At Confluent, Stephen Deasy points to a structural constraint emerging as enterprises adopt agentic AI: Many systems still rely on batch pipelines that can’t support time-sensitive decisions. As organisations move towards workflows that require continuous input and iteration, the gap between when data is generated and when it is available becomes a limiting factor.
The company’s new Chief Technology Officer spoke with Frontier Enterprise about his tech background, how AI is reshaping real-time architecture, and why connecting data more directly to business decisions is becoming critical.
What made you join Confluent?
I joined in mid-August last year, but I’m already familiar with Confluent and Kafka. I’ve been running data infrastructure and data platforms for years, and I was an early adopter of the open-source Kafka.
One of the reasons I joined Confluent was that I had seen the transformation that products like Kafka, Flink, and others can have in an organisation. It powered a lot of the technology, architecture, and end-user impact I had been building in platform teams. When I got the chance to be part of building the product itself, it was a great opportunity for me.
Was the move from product teams to infrastructure a big change?
My experience has been all up and down the stack. I started in infrastructure companies like EMC and VMware, and I’ve also run application stacks. Where I’ve seen the most impact with customers is when they integrate that full set of capabilities and make it available to application development teams to deliver business impact.
That has been what’s driving the Confluent story. We don’t think of ourselves as infrastructure. We think of ourselves as real-time data and a central nervous system, which is what customers are looking for, and we’re able to provide that.
How does agentic AI change the shift from batch to real-time streaming?
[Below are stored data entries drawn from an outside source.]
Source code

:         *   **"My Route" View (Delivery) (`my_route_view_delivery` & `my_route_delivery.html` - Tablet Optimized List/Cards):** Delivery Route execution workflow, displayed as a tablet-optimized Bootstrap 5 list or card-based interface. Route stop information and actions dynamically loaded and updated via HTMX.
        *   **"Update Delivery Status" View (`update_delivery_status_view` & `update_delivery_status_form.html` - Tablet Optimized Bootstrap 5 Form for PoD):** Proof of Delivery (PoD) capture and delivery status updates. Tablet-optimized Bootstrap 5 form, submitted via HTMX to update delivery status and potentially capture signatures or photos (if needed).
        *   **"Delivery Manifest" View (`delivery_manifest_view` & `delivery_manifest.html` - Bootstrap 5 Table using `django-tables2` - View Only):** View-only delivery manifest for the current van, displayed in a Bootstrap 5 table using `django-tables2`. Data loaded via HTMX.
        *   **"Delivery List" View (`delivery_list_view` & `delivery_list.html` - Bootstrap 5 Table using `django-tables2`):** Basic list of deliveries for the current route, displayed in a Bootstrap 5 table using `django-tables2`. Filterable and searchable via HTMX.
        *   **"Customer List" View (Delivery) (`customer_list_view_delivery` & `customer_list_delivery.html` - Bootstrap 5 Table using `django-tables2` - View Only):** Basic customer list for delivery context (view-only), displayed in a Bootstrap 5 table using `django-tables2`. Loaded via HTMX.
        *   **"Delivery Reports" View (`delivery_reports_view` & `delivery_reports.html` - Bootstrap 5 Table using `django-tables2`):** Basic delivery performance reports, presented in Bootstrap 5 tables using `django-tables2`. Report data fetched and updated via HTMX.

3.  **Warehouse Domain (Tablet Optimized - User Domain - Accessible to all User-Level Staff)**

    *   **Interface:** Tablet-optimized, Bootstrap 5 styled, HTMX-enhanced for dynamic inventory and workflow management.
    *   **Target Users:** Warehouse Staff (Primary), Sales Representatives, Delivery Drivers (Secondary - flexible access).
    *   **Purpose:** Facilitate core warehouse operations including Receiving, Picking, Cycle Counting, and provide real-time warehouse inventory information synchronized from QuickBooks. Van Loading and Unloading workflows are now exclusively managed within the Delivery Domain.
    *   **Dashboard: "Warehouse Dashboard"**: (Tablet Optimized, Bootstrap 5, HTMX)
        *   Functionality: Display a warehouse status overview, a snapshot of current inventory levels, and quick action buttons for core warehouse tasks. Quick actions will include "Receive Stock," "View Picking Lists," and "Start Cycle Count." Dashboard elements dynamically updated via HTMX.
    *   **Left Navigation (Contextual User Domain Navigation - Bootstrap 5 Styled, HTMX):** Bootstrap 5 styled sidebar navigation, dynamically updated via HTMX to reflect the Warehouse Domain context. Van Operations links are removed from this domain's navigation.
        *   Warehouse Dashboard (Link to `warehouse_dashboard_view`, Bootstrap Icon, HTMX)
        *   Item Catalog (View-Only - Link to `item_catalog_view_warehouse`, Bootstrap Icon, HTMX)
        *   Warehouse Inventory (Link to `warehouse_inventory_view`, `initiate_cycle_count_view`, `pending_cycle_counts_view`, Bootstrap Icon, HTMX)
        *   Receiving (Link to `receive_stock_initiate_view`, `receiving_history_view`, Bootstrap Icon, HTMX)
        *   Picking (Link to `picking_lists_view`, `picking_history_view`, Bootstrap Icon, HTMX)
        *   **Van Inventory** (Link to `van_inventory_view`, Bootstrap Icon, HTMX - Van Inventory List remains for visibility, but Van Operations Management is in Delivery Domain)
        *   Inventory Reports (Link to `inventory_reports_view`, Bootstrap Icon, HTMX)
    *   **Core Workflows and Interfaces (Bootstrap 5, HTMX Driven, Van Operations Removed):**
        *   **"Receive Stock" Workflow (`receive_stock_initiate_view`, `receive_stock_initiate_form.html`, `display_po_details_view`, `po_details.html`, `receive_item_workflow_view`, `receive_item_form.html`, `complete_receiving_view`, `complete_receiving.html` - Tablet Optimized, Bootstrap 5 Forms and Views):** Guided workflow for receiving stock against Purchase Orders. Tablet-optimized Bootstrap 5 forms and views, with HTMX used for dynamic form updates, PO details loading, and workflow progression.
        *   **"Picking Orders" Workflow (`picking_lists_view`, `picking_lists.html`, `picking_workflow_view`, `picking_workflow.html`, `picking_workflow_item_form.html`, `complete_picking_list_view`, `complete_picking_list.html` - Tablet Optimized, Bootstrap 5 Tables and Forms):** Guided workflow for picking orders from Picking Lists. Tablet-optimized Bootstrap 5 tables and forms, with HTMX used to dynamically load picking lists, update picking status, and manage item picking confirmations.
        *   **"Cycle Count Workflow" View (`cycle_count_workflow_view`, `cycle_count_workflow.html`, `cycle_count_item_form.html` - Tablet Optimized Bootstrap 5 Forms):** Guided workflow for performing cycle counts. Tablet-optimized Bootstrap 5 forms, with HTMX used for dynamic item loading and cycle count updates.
I think what agentic AI changes is how we think about building and operating software. At a high level, businesses are moving from a business intelligence model, where humans take in data, analyse it, and make decisions periodically in batch. That will continue for certain use cases. What’s changing is the move towards AI and agentic workflows.
The transformation of these workflows is driving demand for data, because real-time, fresh data enables decisions to be made continuously within those workflows. This can include use cases like personalisation of customer experiences. Some organisations are creating guest experiences that are personalised by building a complete view of the customer and delivering that through real-time interactions.
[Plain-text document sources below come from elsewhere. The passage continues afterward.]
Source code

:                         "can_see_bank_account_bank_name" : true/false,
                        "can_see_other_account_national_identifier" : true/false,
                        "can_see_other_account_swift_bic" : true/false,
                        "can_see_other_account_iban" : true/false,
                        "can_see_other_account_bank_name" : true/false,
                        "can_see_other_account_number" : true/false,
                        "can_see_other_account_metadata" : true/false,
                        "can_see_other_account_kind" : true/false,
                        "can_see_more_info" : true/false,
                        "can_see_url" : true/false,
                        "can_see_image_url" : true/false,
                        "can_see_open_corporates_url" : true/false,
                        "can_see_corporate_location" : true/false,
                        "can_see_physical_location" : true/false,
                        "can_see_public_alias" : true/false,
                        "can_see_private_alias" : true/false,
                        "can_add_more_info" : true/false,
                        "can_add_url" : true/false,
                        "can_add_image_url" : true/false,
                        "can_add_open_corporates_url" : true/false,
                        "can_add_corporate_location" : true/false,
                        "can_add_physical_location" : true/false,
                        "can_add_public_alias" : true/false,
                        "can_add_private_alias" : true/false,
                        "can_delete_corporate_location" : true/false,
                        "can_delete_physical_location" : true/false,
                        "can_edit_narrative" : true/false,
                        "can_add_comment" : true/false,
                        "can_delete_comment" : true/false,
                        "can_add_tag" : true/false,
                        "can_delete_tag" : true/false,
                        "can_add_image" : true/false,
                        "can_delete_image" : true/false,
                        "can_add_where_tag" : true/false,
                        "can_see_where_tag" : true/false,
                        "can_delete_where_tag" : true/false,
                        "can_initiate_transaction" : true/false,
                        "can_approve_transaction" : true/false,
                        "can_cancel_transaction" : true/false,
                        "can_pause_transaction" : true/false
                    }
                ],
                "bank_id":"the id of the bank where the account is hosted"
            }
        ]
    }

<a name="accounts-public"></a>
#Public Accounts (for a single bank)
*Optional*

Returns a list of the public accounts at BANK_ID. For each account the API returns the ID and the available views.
To support this shift, organisations have traditionally built what can be described as an operational estate, which includes ERP and SaaS applications that run the business. Alongside this are analytical systems, such as data warehouses and BI platforms, where the business is analysed. Historically, these have been connected using batch pipelines and ETL, which can be slow, costly, and fragile.
To support real-time context and quickly reprocess historical data, you need to shift more of that logic left. We call that a “shift left,” where governance and data usage are moved as close to the source of the event as possible.
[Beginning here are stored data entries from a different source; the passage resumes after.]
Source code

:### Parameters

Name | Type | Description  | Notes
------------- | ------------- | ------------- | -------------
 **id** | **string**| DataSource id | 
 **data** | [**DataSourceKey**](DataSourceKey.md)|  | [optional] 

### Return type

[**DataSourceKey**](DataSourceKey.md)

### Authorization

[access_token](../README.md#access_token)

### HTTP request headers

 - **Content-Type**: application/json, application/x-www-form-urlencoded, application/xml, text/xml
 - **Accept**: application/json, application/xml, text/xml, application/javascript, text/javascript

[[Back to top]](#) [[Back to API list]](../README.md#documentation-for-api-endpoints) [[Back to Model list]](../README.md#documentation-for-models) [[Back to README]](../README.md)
How do you work with the product team?
We work very closely together. Between myself and (Confluent CPO) Shaun (Clowes), it starts with both of us being highly aligned on the outcomes we’re trying to drive. One of the things I value is that we’re anchored around customer outcomes.
With that alignment, we’re able to work through prioritisation, impact, and how we decide what our engineering and product teams should focus on. The most effective teams, including what I see with Shaun and across Confluent, are highly aligned on that impact.
Is relying on historical data still a problem for enterprises?
It is still very much a problem. An example is a fraud detection pipeline, where decisions are made based on very recent data. In a customer service scenario, whether handled by a human or an agentic workflow, you might be referring to a product purchased an hour ago. You then need to decide whether to ship that product and restock inventory.
If those decisions rely on data that only becomes available through an overnight batch process and is then post-processed, it slows down those use cases. That is why the shift to real-time data is critical.
The second thing we see is a shift in how software is built. Traditionally, it has been based on more deterministic models and testing. Now, it is moving towards probabilistic models, where decisions are guided by data and context. This requires a continuous stream of real-time data for making decisions, and for continuously testing and re-evaluating logic.
New use cases, models, or requirements require ongoing evaluation and tweaking before being promoted to production, often based on statistical validation rather than traditional testing. This drives the need to unify data across both streaming and batch environments and make it available for these capabilities.
How will the AI revolution play out?
It’s the speed that makes this phase of AI different. What I see is that the most innovative companies, and those focused on driving impact, are looking at how to use these capabilities. Those are the conversations I’ve been having this week, where companies are trying to understand how to connect that speed of change to what is happening in their business and how that is reflected in their data, because they see that connection as critical. The ambitions of getting that out and having impact depend on connecting your data to the business case and being able to iterate on it in real time. That will continue to speed up.
The models are continuing to evolve, along with the use cases, and the comfort level among customers, developers, and product managers is growing. More broadly, when we look at what governments are doing in training and enablement, this is likely to become a society-wide shift as organisations learn and adopt these technologies.
I’m optimistic about the range of applications, from science and medicine to civil services. Some organisations are already using this to provide citizen services more efficiently. We will continue to see this not just in high-tech companies, but more widely. AI is increasingly being treated as an enabler across organisations.